→ **Source passage**:

━━━━

This is a simple script to understand Keras Image Classification to verify whether Concrete Cracked or not (Concrete Crack dataset)



*   Install necessary packages.
*   Download the data also visualizing the same.
*   Splitting the dataset
*   Creating and Training Model
*   Model Prediction
*   Using Metrics to evaluate model












## Packages to Install

In [None]:
!pip install rarfile
!pip install tensorflow-gpu==1.15.0
!pip install Keras==2.3.1

Collecting tensorflow-gpu==1.15.0
  Using cached https://files.pythonhosted.org/packages/a5/ad/933140e74973fb917a194ab814785e7c23680ca5dee6d663a509fe9579b6/tensorflow_gpu-1.15.0-cp36-cp36m-manylinux2010_x86_64.whl
Installing collected packages: tensorflow-gpu
Successfully installed tensorflow-gpu-1.15.0


In [None]:
# Restarting Run time
exit()

## Fetching Dataset

Concrete crack image classification dataset consists of images of concrete with cracks and without cracks. 

Out goal is to classify them properly (https://data.mendeley.com/datasets/5y9wdsg2zt/2)




In [None]:
import requests, zipfile, io
import rarfile

# Downloading dataset file and storing it locally
dataset_url = "https://md-datasets-cache-zipfiles-prod.s3.eu-west-1.amazonaws.com/5y9wdsg2zt-2.zip"
r = requests.get(dataset_url, stream=True)
z = zipfile.ZipFile(io.BytesIO(r.content))
z.extractall("/root/cc_dataset")

# Downloaded dataset is extracted
rar_file = rarfile.RarFile("/root/cc_dataset/Concrete Crack Images for Classification.rar")
rar_file.extractall("/root/cc_dataset/cc_dataset_extracted")

## Splitting the dataset

In [None]:
# Imports for this section
import os
from pathlib import Path
import cv2
import random
import keras
from keras.utils import np_utils

Using TensorFlow backend.


In [None]:
# Creating dataset by loading images from 'Positive' and 'Negative' folders
# Restricting dataset to 20K images due to memory issues
dataset_path = Path("/root/cc_dataset/cc_dataset_extracted")

X = []
y = []
for folder in os.listdir(dataset_path):
    print(f"Number of {folder} images are {len(os.listdir(dataset_path/folder))}")

━━━━

→ **Description of the task**:
Reproduce the concrete crack script word for word, starting with "## Splitting the" and going on through "Using TensorFlow backend.".

━━━━

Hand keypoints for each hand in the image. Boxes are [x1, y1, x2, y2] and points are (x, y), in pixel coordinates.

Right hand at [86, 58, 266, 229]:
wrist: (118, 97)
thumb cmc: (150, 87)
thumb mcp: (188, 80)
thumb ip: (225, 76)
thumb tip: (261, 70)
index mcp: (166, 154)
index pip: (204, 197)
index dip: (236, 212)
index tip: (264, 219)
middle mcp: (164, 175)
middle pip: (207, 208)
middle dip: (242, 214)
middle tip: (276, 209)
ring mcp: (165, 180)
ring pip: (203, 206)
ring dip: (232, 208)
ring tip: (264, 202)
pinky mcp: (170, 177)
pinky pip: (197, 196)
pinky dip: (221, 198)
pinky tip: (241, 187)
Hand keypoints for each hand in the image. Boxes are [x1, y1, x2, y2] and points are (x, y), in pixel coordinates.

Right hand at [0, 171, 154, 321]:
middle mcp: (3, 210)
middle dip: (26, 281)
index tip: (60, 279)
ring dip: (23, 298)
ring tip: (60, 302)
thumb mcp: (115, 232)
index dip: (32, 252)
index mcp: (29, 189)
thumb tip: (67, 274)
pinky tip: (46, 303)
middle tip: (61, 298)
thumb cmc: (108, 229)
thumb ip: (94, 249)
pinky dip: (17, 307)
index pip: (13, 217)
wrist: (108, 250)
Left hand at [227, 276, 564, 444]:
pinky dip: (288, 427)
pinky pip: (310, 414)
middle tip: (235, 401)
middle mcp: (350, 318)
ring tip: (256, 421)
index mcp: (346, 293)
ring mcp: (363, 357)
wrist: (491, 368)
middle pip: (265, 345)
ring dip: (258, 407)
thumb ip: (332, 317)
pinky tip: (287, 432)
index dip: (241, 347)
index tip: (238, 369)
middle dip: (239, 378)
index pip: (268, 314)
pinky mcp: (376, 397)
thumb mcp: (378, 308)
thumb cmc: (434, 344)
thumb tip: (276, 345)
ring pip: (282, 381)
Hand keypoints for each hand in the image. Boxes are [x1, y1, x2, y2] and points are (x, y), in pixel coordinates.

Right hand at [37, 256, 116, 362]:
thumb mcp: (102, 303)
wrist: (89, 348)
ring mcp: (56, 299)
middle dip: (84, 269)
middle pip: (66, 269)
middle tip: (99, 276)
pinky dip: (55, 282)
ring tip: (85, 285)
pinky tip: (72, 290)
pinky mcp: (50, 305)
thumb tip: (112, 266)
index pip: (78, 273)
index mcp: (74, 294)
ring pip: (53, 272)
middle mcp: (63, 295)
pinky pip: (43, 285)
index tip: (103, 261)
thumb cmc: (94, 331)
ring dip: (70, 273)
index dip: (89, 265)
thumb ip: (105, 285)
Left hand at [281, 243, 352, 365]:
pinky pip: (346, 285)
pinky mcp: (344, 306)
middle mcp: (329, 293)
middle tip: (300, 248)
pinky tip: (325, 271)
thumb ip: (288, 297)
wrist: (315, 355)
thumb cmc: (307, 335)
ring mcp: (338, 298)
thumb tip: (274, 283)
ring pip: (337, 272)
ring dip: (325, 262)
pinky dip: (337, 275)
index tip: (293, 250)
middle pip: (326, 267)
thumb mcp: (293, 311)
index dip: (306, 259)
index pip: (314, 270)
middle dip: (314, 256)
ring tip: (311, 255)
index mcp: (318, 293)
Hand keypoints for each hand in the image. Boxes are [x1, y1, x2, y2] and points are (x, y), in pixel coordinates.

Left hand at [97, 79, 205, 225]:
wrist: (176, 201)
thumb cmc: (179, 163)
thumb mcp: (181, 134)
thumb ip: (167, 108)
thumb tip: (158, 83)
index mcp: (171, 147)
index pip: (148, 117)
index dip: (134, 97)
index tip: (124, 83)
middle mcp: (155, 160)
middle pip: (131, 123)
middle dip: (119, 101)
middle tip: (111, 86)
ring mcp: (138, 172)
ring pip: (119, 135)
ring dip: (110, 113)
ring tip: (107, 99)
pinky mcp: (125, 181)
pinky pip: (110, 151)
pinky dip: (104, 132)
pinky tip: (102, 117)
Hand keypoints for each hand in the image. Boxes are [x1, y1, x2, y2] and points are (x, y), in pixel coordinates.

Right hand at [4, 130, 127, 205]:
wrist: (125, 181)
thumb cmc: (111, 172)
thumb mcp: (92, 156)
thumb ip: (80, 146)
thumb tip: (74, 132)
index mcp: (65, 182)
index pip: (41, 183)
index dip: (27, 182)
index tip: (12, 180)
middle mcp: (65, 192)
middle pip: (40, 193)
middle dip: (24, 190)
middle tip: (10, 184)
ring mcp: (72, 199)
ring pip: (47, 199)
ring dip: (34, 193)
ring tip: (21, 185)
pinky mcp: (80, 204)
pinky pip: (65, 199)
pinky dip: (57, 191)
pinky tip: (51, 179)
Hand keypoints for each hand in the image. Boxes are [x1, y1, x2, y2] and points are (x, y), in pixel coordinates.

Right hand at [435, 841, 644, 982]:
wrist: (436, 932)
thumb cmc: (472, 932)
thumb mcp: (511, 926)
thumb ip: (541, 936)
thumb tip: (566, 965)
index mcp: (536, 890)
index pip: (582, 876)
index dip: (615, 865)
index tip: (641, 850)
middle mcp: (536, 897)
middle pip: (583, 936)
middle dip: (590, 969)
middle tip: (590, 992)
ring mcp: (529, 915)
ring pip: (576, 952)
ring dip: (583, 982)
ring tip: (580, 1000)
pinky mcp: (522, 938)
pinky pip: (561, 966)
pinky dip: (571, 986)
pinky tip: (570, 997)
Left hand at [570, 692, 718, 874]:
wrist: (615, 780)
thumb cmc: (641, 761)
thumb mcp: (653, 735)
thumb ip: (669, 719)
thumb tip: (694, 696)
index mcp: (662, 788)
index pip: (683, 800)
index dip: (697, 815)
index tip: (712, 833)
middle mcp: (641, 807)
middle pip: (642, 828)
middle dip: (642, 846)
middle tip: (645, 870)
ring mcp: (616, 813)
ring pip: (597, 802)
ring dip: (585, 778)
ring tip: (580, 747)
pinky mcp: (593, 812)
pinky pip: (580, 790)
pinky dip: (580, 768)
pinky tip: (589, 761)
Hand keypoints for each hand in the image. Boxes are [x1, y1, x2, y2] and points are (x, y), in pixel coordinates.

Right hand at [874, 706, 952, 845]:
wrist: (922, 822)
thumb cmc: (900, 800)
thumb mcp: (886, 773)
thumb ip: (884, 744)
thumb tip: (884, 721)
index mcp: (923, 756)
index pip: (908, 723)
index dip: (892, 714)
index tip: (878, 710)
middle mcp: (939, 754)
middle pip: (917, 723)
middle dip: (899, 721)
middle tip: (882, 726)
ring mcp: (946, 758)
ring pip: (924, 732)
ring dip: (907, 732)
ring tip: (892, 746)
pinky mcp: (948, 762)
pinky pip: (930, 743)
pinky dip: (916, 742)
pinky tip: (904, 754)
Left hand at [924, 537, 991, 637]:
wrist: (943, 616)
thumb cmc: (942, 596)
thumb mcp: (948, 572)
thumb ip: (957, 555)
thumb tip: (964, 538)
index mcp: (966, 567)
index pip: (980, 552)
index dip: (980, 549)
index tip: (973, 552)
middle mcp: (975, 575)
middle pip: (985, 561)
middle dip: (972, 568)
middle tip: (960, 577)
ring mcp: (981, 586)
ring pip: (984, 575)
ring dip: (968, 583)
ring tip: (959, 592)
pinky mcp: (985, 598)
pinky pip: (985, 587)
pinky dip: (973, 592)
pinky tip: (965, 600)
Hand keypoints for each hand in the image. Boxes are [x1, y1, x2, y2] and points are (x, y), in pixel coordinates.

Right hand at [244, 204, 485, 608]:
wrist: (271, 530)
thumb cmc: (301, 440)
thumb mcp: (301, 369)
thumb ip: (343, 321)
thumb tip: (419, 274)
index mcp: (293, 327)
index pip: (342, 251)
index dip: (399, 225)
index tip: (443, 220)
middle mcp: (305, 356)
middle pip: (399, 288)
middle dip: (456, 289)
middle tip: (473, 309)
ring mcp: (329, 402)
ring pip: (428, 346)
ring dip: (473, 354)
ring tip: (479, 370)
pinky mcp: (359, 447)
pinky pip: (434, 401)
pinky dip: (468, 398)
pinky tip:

━━━━

→ **Answer for the task**:
## Splitting the dataset

In [None]:
# Imports for this section
import os
from pathlib import Path
import cv2
import random
import keras
from keras.utils import np_utils

Using TensorFlow backend.